[Provided records — start]

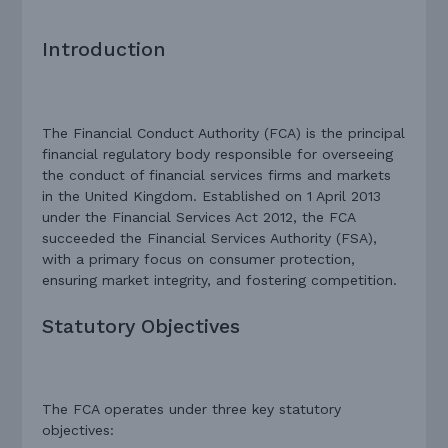
Introduction
The Financial Conduct Authority (FCA) is the principal
financial regulatory body responsible for overseeing
the conduct of financial services firms and markets
in the United Kingdom. Established on 1 April 2013
under the Financial Services Act 2012, the FCA
succeeded the Financial Services Authority (FSA),
with a primary focus on consumer protection,
ensuring market integrity, and fostering competition.
Statutory Objectives
The FCA operates under three key statutory
objectives:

[Provided records — finish]

Directions for this task - Show each line of the material above that contains the word "under".

Written reply -
under the Financial Services Act 2012, the FCA
The FCA operates under three key statutory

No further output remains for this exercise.